◆ Task item ◆
Show only those lines of the entries where the string "worn" is found.

Stored data entries
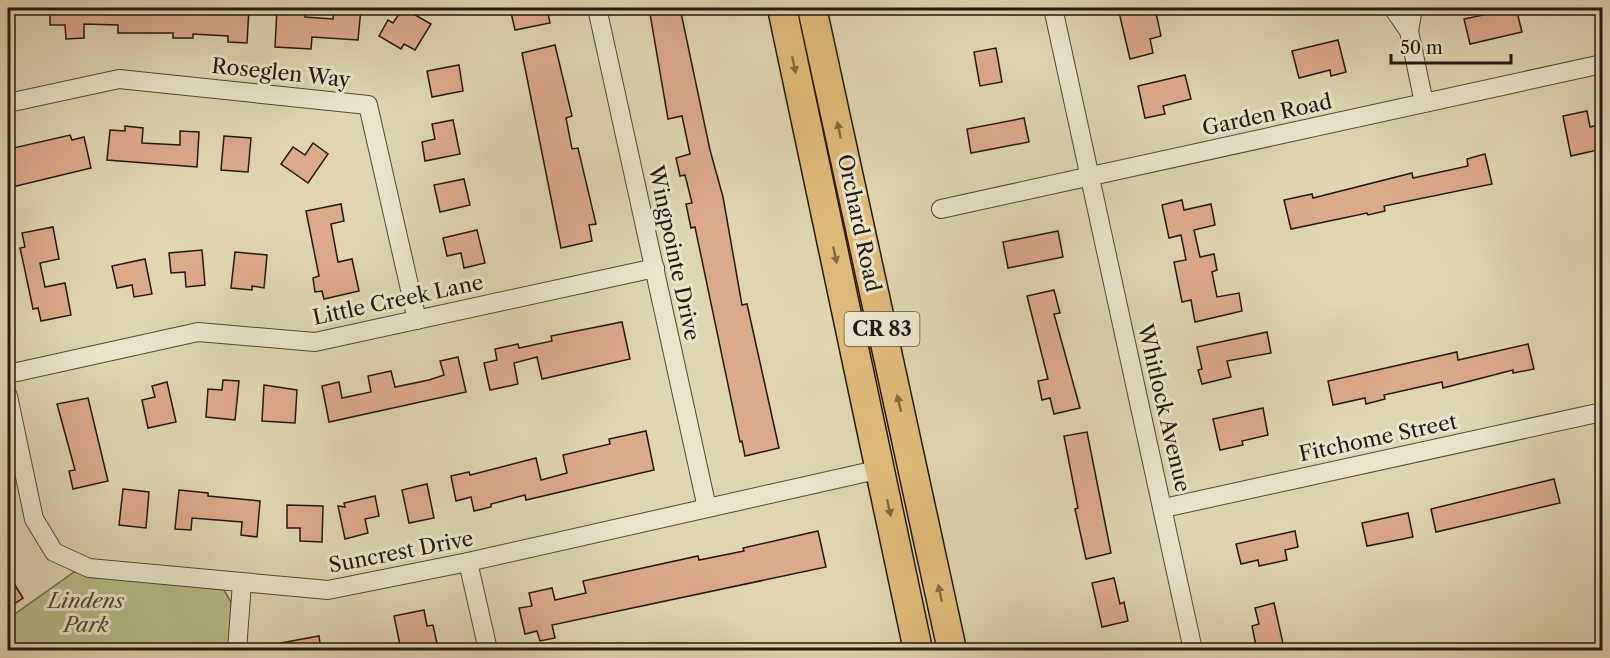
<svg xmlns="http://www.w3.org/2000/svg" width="1610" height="658" viewBox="0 0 1610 658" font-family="'Libre Caslon Text',serif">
<rect width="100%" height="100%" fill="#dfd5b1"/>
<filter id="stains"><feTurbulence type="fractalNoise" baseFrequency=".00333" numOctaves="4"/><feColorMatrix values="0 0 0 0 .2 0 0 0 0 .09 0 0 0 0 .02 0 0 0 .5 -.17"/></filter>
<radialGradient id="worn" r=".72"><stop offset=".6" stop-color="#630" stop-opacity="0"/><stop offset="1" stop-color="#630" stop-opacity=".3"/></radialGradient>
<path fill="#b7bc88" stroke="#6e6b4c" stroke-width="1.5" d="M74,572L224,590L231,602V650H8V619Z"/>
<g fill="#dda98b" stroke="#241a10" stroke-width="1.5">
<path d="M50,8H249L247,43L228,42V36L193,34V38H173V33H118V25L84,24V38L66,39L65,25H50Z"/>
<path d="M277,8H292V14H305V17L333,19L334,8H361L358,40L312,37L311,49L275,47Z"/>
<path d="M403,8L431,24L415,50L404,44L401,49L379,36L388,20L393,23Z"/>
<path d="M510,8H547L550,23L515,30Z"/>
<path d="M649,8H680L710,150L723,197L742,305L747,304L779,448L745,456L742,441L740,442L695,227L691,228L686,204L692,203L685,175L680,176L676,158L690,154L682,116L668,119Z"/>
<path d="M1118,8H1155L1161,36L1150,39L1153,53L1130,59Z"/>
<path d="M1516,8L1522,32L1470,44L1464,19Z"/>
<path d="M1338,40L1346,72L1331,76L1330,70L1299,78L1292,51Z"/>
<path d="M555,45L572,116L566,118L572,149L578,148L596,224L589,225L592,241L561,248L522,53Z"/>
<path d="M996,48L1002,82L980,86L974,52Z"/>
<path d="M459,65L463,91L432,97L427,71Z"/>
<path d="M1185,75L1191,99L1163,106L1165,114L1145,118L1138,86Z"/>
<path d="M1587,111L1590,127L1602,124V149L1571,156L1563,116Z"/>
<path d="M1024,118L1029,142L971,153L967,129Z"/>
<path d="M453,120L460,154L425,161L422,142L435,139L432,124Z"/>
<path d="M125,126L143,128L142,143L180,145V131L199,132L197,167L107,160L110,130L125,131Z"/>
<path d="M70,135L72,140L84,137L91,168L8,188L9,149Z"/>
<path d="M224,136L251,138L248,172L221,170Z"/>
<path d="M313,143L328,154L308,183L281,164L293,147L305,155Z"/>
<path d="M1485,154L1492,184L1384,206L1385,211L1368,215L1367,213L1291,229L1284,200L1312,194L1313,198L1412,173L1413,178L1468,166L1467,159Z"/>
<path d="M464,179L470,205L440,212L434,185Z"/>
<path d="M1182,200L1184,210L1211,204L1215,225L1194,230L1200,257L1214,254L1217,270L1212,272L1217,297L1239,293L1242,311L1195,322L1191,300L1182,302L1174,262L1186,260L1181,235L1169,238L1162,205Z"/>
<path d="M341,204L344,221L331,224L338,262L352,259L359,291L324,299L322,291L315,292L313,278L319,276L306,211Z"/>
<path d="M53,227L59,259L40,263L45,287L65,283L71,315L41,321L38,308L33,309L24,266L20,248L25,247L22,233Z"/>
<path d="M477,230L485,263L464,268L461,253L447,256L443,238Z"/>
<path d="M1058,231L1063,257L1008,268L1003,242Z"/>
<path d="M202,250L205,285L186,287L185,272L171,273L169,253Z"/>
<path d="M235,252L267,255L264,288L252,286V290L231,288Z"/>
<path d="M145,259L152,294L134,297L132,285L117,288L112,266Z"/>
<path d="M1054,290L1060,313L1054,314L1080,408L1054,414L1050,398L1042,400L1038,381L1048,379L1027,296Z"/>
<path d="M622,322L630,359L542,379L537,357L514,363L518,384L490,390L484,363L497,360L495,349L518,344L519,348L552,341L551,336Z"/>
<path d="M1267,332L1271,353L1227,361L1231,377L1202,384L1198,370L1202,369L1197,347Z"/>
<path d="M1528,344L1534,369L1513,373V370L1443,388L1442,382L1384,395L1385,399L1366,404L1365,398L1333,405L1328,381L1457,352L1458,360Z"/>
<path d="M458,357L466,392L329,422L322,386L339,382L342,398L371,392L368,376L391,371L395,387L429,380L444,375L440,361Z"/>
<path d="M223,380L239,381L235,420L206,417L208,389L222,390Z"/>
<path d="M167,382L176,422L148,428L142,400L155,397L152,386Z"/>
<path d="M264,385L297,390L295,423L262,421Z"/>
<path d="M88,398L108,481L73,489L69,471L75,470L57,404Z"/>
<path d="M1263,408L1268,435L1242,441L1243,445L1220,450L1213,419Z"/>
<path d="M646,431L654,470L526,500L525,495L491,504V507L474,511L471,497L456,501L451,476L469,472L470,475L536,458L541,480L567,473L563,455L610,444L609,439Z"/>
<path d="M1087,432L1111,553L1086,559L1075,509L1078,508L1064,436Z"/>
<path d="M1554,479L1560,503L1436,532L1431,509Z"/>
<path d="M427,484L434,518L409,523L402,490Z"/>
<path d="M123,489L149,492L146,528L119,525Z"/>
<path d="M179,490L208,493V496L260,501L257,537L241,535L242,522L192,518L191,530L175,529Z"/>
<path d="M375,496L379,516L365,519L368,533L345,539L338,506L345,507L344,503Z"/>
<path d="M287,505L323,506L322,542L300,541V528H287Z"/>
<path d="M1408,513L1413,537L1367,546L1362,523Z"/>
<path d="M818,531L826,567L552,625L555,638L540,641L537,631L525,634L519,608L532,606L529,593L552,588L555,600L586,593L583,581L698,556L699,560L744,551L743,548Z"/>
<path d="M1295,531L1298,547L1285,550L1287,560L1259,566L1258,560L1241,564L1236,544Z"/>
<path d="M8,574L23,598L8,608Z"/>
<path d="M1114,578L1120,604L1124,602L1128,621L1102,627L1092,583Z"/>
<path d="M1274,603L1284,648L1257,651L1252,626L1259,624L1255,608Z"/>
<path d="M424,610L427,626L433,625L438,648L422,651L421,646L401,650L394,616Z"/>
<path d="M319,636L321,651H276L275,644Z"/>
</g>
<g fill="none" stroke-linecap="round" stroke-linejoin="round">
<defs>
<g id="street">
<path d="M597,8L707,508"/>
<path d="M1053,8L1193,650"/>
<path d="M1393,8L1409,31"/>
<path d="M1413,8L1409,31L1424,103"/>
<path d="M8,103L119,79L368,105L417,320"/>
<path d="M941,209L1602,64"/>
<path d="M8,374L198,332L315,342L655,268"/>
<path d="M8,396L34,519L54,552L89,568L328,590L468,562L881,469"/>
<path d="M1164,508L1602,412"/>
<path d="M468,562L488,650"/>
<path d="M237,650L242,583"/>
</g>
<g id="primary">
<path d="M782,8L918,650"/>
<path d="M812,8L952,650"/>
</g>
</defs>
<use href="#street" stroke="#534938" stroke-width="20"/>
<use href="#primary" stroke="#241a10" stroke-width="31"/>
<use href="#street" stroke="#eae4cc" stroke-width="18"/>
<use href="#primary" stroke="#e0ba78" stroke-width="28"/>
</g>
<defs><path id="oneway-solid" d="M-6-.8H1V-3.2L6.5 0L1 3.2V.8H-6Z" transform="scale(1.5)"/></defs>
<g fill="#826a44">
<use href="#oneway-solid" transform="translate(794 65) rotate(78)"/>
<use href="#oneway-solid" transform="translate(839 130) rotate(-102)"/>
<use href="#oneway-solid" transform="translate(835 255) rotate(78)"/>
<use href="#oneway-solid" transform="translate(899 403) rotate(-103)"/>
<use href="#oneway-solid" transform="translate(889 508) rotate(78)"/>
<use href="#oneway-solid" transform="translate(940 593) rotate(-102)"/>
</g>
<g text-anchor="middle" stroke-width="6" stroke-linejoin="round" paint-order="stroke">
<rect fill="#eae4cc" stroke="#5f5748" stroke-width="1.5" x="844.5" y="312" width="75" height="34" rx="4.5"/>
<g font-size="20" font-weight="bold" fill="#241a10">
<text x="882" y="336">CR 83</text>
</g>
<g font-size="21" fill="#241a10" stroke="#eae4cc">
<text transform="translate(281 73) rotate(6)" y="7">Roseglen Way</text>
<text transform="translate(1267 115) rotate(-12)" y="7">Garden Road</text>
<text transform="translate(859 223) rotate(78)" y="7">Orchard Road</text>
<text transform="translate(674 253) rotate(78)" y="7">Wingpointe Drive</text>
<text transform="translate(398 300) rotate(-12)" y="7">Little Creek Lane</text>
<text transform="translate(1164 408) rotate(77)" y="7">Whitlock Avenue</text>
<text transform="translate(1378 438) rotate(-12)" y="7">Fitchome Street</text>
<text transform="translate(401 552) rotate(-11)" y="7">Suncrest Drive</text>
</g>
<g font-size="21" font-style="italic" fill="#504b34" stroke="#eae4cc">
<text x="86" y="608">Lindens<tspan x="86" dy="24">Park</tspan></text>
</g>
</g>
<rect width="1610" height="658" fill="none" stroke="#dfd5b1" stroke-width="30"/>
<rect x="9" y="9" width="1592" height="640" fill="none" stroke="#241a10" stroke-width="3"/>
<rect x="15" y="15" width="1580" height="628" fill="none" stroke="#241a10" stroke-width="1.5"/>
<path d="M1391 54v9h120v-9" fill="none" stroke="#241a10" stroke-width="3"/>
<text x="1400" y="54" font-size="18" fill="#241a10" stroke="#eae4cc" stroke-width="4.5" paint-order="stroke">50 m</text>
<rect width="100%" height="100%" filter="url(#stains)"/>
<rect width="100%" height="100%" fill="url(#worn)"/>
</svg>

◆ Exercise result ◆
<radialGradient id="worn" r=".72"><stop offset=".6" stop-color="#630" stop-opacity="0"/><stop offset="1" stop-color="#630" stop-opacity=".3"/></radialGradient>
<rect width="100%" height="100%" fill="url(#worn)"/>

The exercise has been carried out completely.